**本文抜粋:**
▬▬▬▬▬▬▬▬▬▬

ブログ、携帯の前で待機しておりました(笑)
ご来場ほんとにありがとうございました(*´ω`*)
投稿: テケテケ | 2015年11月30日 (月) 11時01分
>テケテケ(山田百合香さん)
コメントありがとうございます。
一人芝居とかも観に伺えなかったので久しぶりでしたね。
めちゃくちゃ可愛かったじゃないですか(゚▽゚*)
ちょっと頭悪そうな感じだったけど(゚ー゚;
いい旗揚げ公演に参加できましたね。
今後のご活躍も楽しみにしております。
投稿: SAISEI | 2015年11月30日 (月) 18時45分
可愛いありがとうございます!!
頭悪そうなのを目指しました(笑)
またどこかでお会いできるように精進いたします。
ほんとにありがとうございました(*´ω`*)
投稿: テケテケ | 2015年11月30日 (月) 21時45分
二宮役の馬鹿(うましか)やろう副代表の牛島です。
遅くなりましたが、ご来場いただきましてありがとうございました
投稿: 牛島龍馬 | 2015年12月 5日 (土) 16時41分
>牛島龍馬さん
コメントありがとうございます。
二宮さん、ちょっと痛々しい役でしたね。
楽しませていただきました。
また、次回公演を期待しております。

▬▬▬▬▬▬▬▬▬▬

**提供データ:**
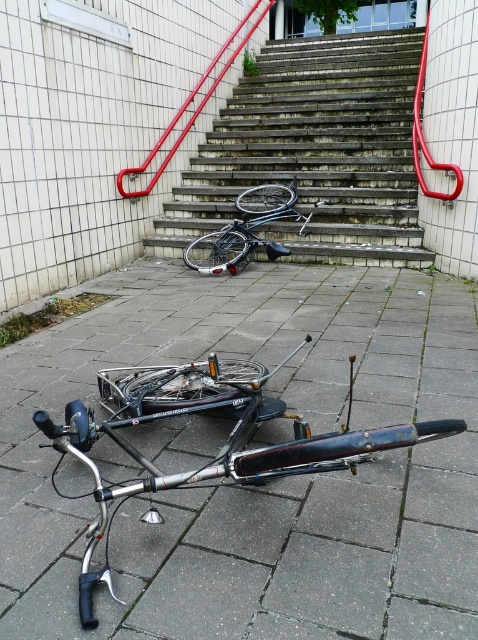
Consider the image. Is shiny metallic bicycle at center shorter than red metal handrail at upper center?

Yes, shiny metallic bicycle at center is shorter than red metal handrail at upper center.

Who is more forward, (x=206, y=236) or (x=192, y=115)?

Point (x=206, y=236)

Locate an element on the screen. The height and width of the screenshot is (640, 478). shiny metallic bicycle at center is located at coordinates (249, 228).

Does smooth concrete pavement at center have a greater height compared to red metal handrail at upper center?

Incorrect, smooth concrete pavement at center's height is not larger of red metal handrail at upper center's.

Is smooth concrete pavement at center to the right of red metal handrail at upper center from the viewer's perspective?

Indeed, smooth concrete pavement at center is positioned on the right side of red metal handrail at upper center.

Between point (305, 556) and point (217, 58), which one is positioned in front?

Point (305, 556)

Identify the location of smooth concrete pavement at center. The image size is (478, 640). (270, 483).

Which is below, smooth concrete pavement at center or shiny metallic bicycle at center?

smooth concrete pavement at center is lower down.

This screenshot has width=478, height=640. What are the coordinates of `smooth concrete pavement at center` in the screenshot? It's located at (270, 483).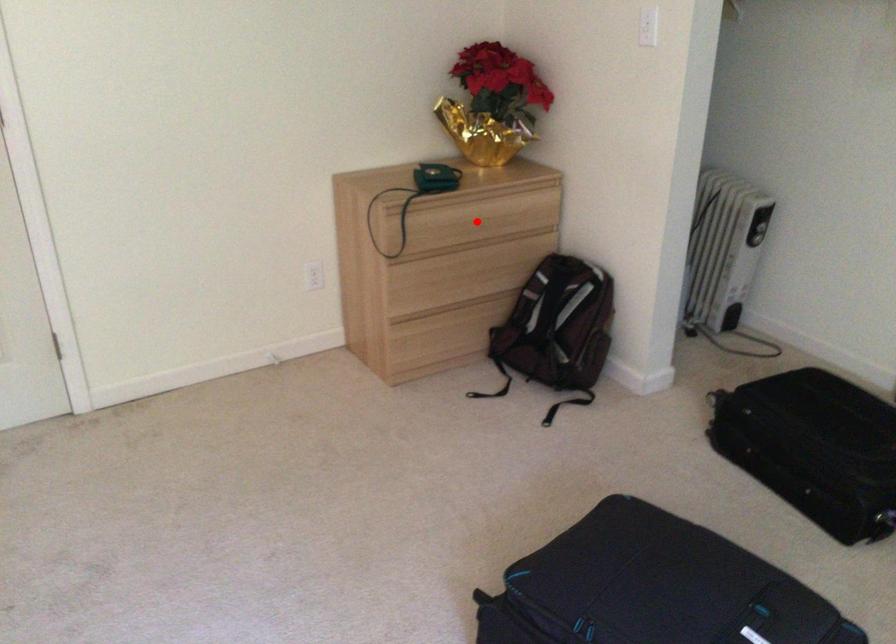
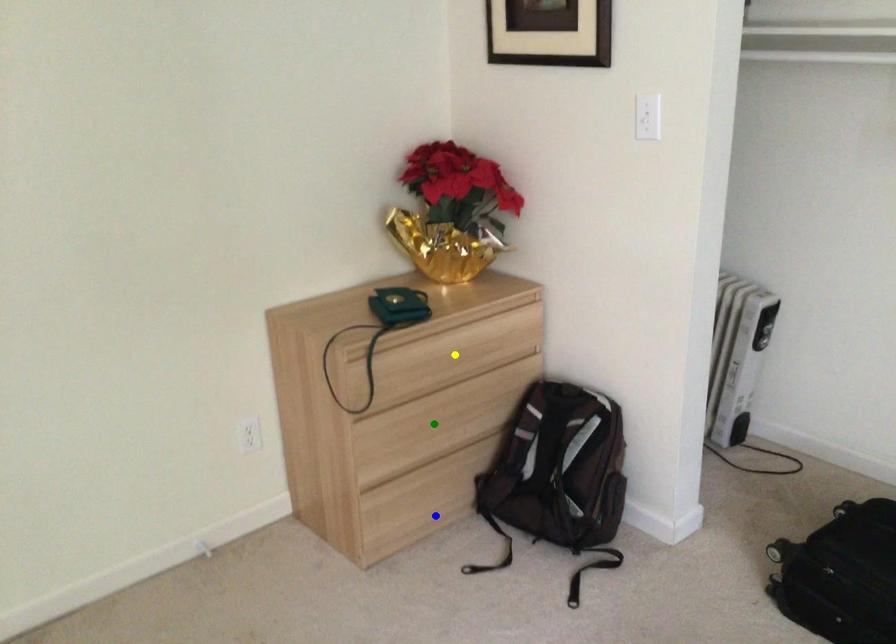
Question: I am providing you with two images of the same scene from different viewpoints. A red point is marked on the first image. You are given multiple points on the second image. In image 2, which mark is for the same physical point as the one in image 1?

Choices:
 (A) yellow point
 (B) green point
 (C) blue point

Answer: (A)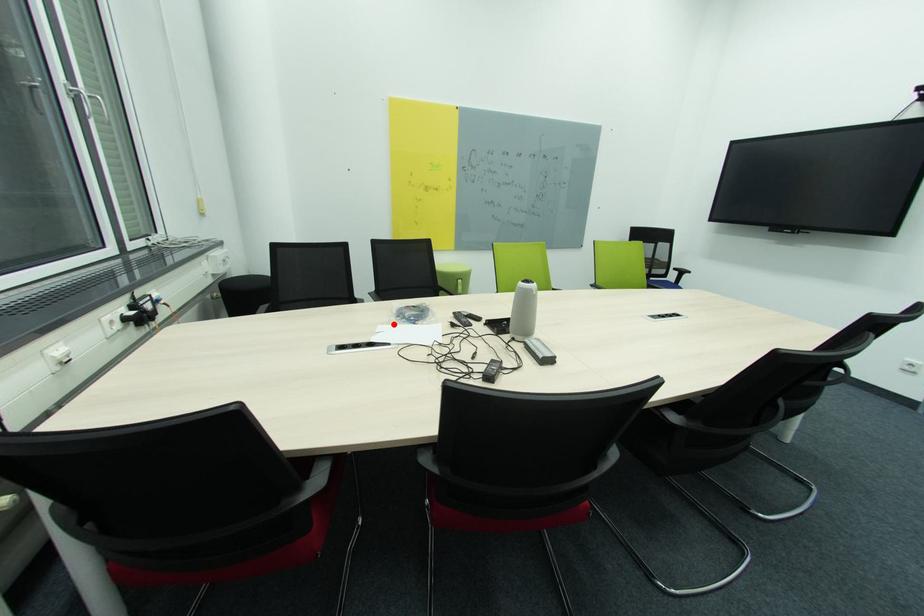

▬▬▬▬▬▬▬▬▬▬

**作業内容:**
**A)** 本文のうち「ブログ、携帯の前で待機しておりました(笑)」から「いい旗揚げ公演に参加できましたね。」までを、一字一句変えずに引用してください。
**B)** 本文の内容を2文で要約してください。
データは別の出典から取得したものです。

**解答一覧:**
**A)**
ブログ、携帯の前で待機しておりました(笑)
ご来場ほんとにありがとうございました(*´ω`*)
投稿: テケテケ | 2015年11月30日 (月) 11時01分
>テケテケ(山田百合香さん)
コメントありがとうございます。
一人芝居とかも観に伺えなかったので久しぶりでしたね。
めちゃくちゃ可愛かったじゃないですか(゚▽゚*)
ちょっと頭悪そうな感じだったけど(゚ー゚;
いい旗揚げ公演に参加できましたね。

**B)** テケテケ(山田百合香さん)が来場への礼を述べると、SAISEIは「めちゃくちゃ可愛かった」と評して今後の活躍を楽しみにしていると返し、テケテケは頭が悪そうな感じを目指したと応じた。続いて二宮役の副代表、牛島龍馬も来場への礼を述べ、SAISEIは楽しませてもらったとして次回公演への期待を伝えた。